Exact copy, no pictures: repeat the data that follows.

Stored items
=== Begin Enclosure ===

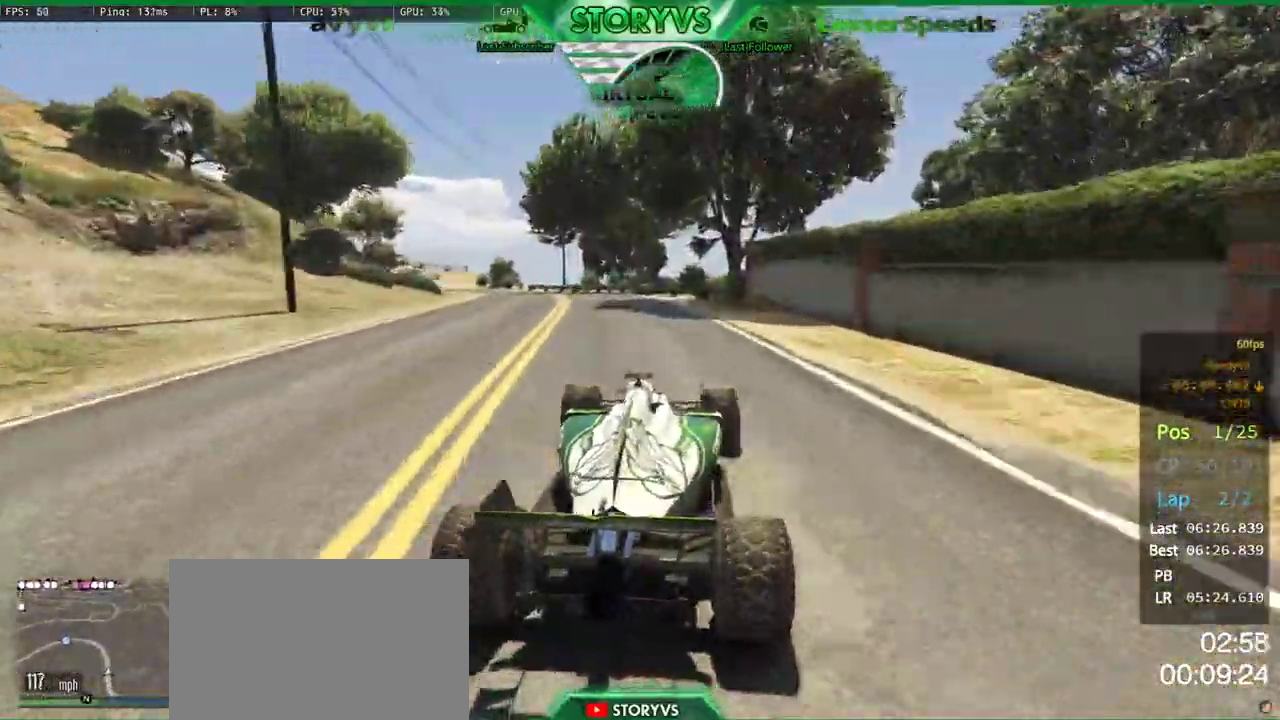
{"buttons": [], "left_stick": "center", "right_stick": "center", "button_events": []}
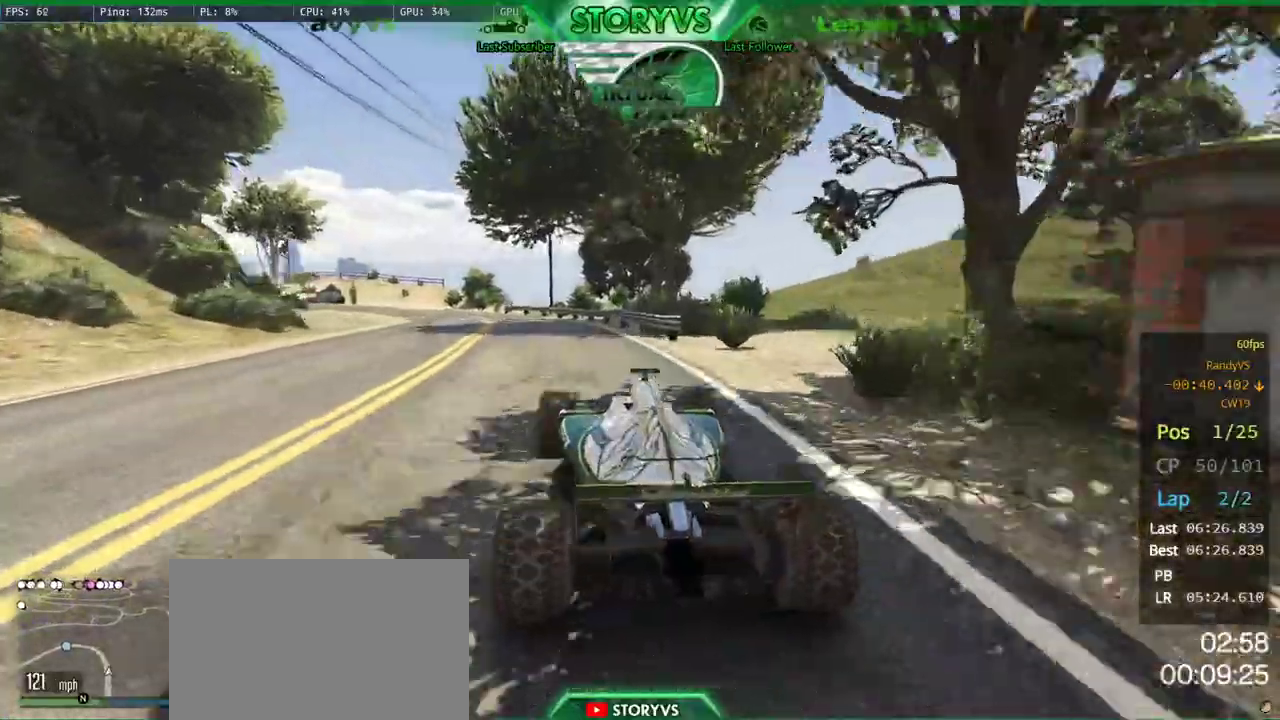
{"buttons": [], "left_stick": "left", "right_stick": "center", "button_events": []}
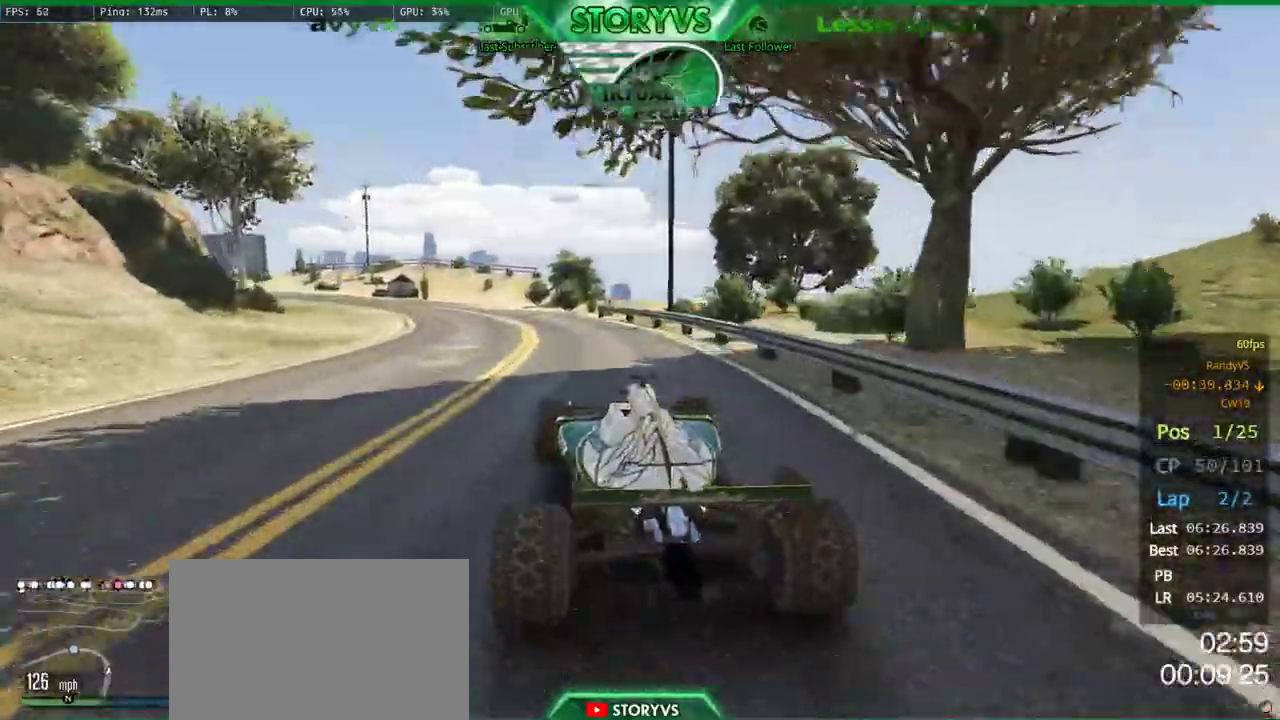
{"buttons": [], "left_stick": "left", "right_stick": "center", "button_events": []}
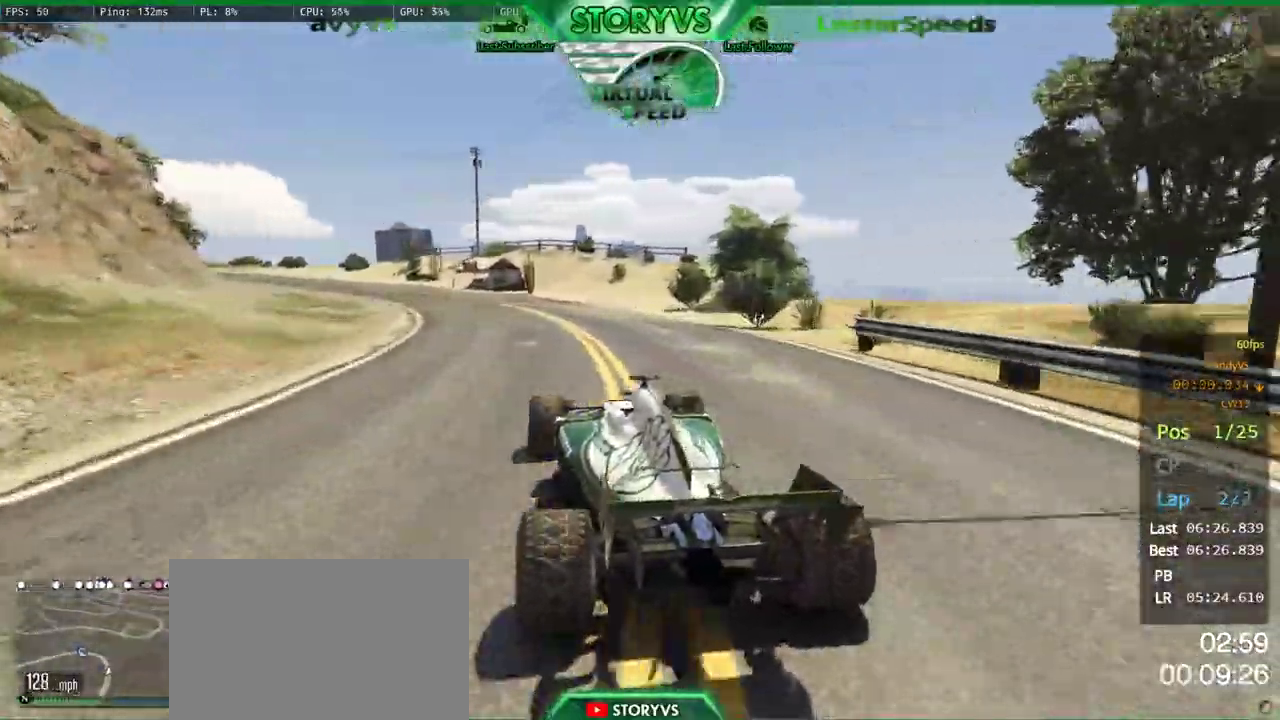
{"buttons": [], "left_stick": "left", "right_stick": "center", "button_events": []}
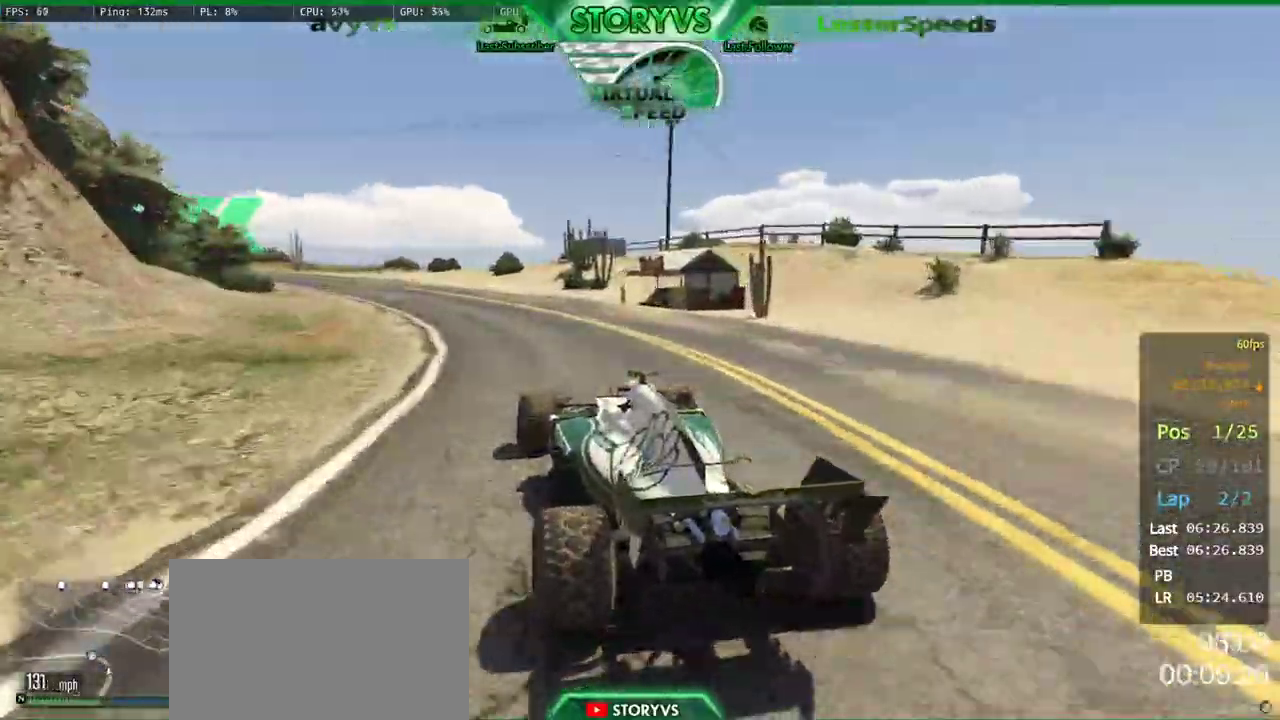
{"buttons": [], "left_stick": "left", "right_stick": "center", "button_events": []}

=== End Enclosure ===

» Written answer:
{"buttons": [], "left_stick": "center", "right_stick": "center", "button_events": []}
{"buttons": [], "left_stick": "left", "right_stick": "center", "button_events": []}
{"buttons": [], "left_stick": "left", "right_stick": "center", "button_events": []}
{"buttons": [], "left_stick": "left", "right_stick": "center", "button_events": []}
{"buttons": [], "left_stick": "left", "right_stick": "center", "button_events": []}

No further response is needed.